Assuming you do want to provide a way to users to solve the issue of
"there is a lot of free space in the table, but I don't want to take
an access exclusive lock or wait for new inserts to fix the issue",
how would you suggest we do that then?
Alternative approaches that I can think of are:
- A %-based parameter.
This does scale with the table, but doesn't stop being a performance
hog once you've reached the optimal table size, and thus also needs to
be disabled.
- Measure the parameter from the end of the table, instead of from the
front; i.e. "try to empty the last X=50 MBs of the table".

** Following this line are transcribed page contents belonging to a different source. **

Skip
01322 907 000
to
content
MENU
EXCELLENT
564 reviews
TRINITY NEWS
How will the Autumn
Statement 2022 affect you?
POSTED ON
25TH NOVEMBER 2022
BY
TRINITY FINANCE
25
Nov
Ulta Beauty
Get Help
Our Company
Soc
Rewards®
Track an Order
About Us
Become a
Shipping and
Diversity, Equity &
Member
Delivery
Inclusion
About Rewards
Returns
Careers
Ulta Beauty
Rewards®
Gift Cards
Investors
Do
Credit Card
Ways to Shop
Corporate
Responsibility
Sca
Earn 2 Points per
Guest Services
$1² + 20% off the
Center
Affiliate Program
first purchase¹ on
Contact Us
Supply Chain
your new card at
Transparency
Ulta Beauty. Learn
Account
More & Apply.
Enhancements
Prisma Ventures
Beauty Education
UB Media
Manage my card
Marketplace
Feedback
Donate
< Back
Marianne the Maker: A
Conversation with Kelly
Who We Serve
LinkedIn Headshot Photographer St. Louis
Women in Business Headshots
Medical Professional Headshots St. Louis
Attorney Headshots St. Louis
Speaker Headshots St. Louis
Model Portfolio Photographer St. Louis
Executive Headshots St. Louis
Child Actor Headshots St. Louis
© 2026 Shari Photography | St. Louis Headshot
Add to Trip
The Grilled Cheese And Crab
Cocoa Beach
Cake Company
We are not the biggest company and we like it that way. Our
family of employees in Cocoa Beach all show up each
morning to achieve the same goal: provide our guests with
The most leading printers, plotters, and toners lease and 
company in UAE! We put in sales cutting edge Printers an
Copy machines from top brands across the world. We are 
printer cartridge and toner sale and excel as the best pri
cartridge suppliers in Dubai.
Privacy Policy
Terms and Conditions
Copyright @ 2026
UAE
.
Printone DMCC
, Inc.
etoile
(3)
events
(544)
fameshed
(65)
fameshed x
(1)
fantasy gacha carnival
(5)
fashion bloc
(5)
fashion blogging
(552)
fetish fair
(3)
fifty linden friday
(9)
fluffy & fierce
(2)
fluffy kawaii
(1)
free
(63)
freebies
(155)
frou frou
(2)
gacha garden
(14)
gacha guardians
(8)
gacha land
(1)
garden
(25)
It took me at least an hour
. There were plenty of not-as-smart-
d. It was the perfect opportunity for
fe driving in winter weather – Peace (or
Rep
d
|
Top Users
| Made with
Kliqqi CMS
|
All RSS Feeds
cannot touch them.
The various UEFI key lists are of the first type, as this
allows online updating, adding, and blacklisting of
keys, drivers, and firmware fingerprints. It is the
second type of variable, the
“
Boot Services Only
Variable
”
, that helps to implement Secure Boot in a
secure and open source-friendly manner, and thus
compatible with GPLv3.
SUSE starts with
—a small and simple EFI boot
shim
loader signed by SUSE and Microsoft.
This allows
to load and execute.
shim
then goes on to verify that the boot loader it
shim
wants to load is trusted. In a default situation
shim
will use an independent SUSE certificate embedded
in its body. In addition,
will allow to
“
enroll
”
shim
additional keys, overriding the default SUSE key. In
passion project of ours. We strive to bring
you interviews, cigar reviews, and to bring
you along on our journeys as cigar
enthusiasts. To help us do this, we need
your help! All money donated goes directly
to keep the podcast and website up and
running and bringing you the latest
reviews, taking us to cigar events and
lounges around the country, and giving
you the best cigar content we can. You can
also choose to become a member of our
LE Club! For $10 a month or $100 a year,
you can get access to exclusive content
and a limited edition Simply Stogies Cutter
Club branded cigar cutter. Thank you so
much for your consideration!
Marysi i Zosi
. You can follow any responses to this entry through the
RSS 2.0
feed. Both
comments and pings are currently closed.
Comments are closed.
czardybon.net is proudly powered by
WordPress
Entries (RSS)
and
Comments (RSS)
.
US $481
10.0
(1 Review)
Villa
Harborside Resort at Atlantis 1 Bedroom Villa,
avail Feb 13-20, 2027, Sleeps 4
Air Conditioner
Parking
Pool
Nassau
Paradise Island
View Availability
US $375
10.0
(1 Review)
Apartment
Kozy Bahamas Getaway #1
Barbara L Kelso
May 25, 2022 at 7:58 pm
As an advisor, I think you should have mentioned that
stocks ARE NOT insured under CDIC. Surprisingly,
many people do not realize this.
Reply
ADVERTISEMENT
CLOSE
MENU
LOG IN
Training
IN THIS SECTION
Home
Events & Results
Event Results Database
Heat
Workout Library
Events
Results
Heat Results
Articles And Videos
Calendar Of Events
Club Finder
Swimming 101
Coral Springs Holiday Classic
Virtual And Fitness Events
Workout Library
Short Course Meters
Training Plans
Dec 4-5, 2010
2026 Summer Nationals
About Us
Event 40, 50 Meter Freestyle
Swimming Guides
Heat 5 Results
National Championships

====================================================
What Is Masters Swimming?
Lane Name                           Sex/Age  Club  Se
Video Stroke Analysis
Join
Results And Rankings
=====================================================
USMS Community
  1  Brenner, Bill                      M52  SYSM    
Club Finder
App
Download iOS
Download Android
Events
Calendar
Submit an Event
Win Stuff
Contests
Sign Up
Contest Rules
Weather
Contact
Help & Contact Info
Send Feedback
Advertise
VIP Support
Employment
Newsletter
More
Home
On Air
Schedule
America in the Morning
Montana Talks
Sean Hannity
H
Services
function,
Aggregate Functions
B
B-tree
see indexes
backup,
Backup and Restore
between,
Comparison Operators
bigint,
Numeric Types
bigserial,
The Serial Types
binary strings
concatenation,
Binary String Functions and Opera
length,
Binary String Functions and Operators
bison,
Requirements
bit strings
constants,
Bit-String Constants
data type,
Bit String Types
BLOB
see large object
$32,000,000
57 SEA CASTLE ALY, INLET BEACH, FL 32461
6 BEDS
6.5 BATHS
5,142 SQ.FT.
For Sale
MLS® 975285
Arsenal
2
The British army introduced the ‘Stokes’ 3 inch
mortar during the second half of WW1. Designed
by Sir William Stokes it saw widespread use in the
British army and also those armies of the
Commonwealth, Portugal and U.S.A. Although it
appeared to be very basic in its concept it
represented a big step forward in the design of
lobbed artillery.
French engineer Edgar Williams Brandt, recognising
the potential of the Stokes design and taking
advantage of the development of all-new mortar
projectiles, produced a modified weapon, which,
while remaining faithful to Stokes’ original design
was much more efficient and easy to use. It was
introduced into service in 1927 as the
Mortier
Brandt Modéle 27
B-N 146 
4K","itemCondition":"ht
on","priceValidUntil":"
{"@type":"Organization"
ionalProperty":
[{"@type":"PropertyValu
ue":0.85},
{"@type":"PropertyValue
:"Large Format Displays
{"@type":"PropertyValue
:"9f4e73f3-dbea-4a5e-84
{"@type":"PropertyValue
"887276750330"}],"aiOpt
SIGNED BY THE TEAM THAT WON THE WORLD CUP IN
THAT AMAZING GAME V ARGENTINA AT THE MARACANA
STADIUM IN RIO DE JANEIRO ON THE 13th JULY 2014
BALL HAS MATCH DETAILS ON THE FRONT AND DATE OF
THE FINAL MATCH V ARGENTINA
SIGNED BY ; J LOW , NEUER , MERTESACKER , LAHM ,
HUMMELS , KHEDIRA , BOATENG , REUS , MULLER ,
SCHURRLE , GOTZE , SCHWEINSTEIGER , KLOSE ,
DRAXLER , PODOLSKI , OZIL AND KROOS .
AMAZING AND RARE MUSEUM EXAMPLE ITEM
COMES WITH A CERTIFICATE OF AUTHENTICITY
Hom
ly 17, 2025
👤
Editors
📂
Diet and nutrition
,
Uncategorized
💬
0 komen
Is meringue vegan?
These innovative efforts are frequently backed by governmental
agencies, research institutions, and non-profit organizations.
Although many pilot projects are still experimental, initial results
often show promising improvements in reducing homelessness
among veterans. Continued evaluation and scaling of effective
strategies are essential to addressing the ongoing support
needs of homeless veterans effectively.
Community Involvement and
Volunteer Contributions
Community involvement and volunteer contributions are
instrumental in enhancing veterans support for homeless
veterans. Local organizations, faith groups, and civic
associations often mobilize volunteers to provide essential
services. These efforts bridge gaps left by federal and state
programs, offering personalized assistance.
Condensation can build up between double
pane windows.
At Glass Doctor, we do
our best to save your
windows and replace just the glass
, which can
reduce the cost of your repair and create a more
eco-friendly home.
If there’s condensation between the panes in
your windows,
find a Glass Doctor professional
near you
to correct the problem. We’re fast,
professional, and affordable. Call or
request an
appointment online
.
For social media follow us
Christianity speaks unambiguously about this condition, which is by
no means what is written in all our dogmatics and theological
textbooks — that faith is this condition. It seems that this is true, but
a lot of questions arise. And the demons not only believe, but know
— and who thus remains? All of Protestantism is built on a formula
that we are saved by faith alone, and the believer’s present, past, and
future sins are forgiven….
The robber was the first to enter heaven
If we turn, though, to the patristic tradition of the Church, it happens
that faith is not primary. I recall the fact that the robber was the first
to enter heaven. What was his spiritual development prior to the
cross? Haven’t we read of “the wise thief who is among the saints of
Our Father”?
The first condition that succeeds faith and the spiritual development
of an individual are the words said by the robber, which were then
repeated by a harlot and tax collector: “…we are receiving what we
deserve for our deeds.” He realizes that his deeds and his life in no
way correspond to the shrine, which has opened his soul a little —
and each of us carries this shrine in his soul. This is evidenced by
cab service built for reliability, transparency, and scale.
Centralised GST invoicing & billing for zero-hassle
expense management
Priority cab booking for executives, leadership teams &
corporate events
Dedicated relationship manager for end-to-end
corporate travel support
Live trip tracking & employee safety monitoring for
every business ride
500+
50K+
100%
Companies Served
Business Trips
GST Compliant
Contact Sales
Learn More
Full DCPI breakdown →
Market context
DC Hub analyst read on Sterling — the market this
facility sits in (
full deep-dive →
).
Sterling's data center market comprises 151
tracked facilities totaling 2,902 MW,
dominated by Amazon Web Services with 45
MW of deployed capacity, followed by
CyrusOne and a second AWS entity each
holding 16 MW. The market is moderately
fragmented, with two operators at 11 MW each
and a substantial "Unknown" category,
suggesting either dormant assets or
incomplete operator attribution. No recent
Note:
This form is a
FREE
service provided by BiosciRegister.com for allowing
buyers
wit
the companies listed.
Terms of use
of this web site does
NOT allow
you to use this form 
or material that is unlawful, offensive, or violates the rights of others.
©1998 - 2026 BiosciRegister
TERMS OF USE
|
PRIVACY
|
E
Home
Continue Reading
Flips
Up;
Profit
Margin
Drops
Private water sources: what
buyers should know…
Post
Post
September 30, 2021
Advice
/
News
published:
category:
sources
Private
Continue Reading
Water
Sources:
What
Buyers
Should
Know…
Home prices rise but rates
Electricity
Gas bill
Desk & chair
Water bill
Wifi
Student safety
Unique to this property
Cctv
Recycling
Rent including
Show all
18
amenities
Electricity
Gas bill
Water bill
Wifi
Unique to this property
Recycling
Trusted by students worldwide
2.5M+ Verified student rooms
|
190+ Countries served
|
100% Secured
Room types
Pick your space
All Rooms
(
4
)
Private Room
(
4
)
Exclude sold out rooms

Scales with the table, but same issue as above - once the table has
an optimal size, it doesn't stop.
- Install one more dynamic system to move the tuples to a better page,
one the users don't directly control (yet to be designed).
I don't know if or when this will be implemented and what benefits
it will have, but we don't have access to a lot of state in
table_tuple_update or heap_update, so any data needs special lookup.
- Let users keep using VACUUM FULL and CLUSTER instead.
I don't think this is a reasonable solution.
> In a way, this parameter is a lot like work_mem, which is notoriously
> very difficult to tune. If you set it too high, you run out of memory.
> If you set it too low, you get bad plans. You can switch from having
> one of those problems to having the other very quickly as load changs,
> and sometimes you can have both at the same time. If an omniscient
> oracle could set work_mem properly for every query based not only on
> what the query does but the state of the system at that moment, it
> would still be a very crude parameter, and since omniscient oracles
> are rare in practice, problems are reasonably common. I think that if
> we add this parameter, it's going to end up in the same category. A
> lot of people will ignore it, and they'll be OK, but 30% of the people
> who do try to use it will shoot themselves in the foot, or something
> like that.
The "shoot yourself in the foot" in this case is limited to "your
UPDATE statement's performance is potentially Y times worse due to
forced FSM lookups for every update at the end of the table". I'll
admit that this is not great, but I'd say it is also not the end of
the world, and still much better than the performance differences that
you can see when the plan changes due to an updated work_mem.
I'd love to have more contextual information available on the table's
free space distribution so that this decision could be made by the
system, but that info just isn't available right now. We don't really
have infrastructure in place that would handle such information
either, and table_tuple_update does not get to use reuse state across
tuples, so any use of information will add cost for every update. With
this patch, the FSM cost is gated behind the storage parameter, and
thus only limited, but I don't think we can store much more than
storage parameters in the Relation data.
VACUUM / ANALYZE could probably create and store sketches about the
free space distribution in the relation, but that would widen the
scope significantly, and I have only limited bandwidth available for
this.
So, while I do plan to implement any small changes or fixes required
to get this in, a major change in direction for this patch won't put
it anywhere high on my active items list.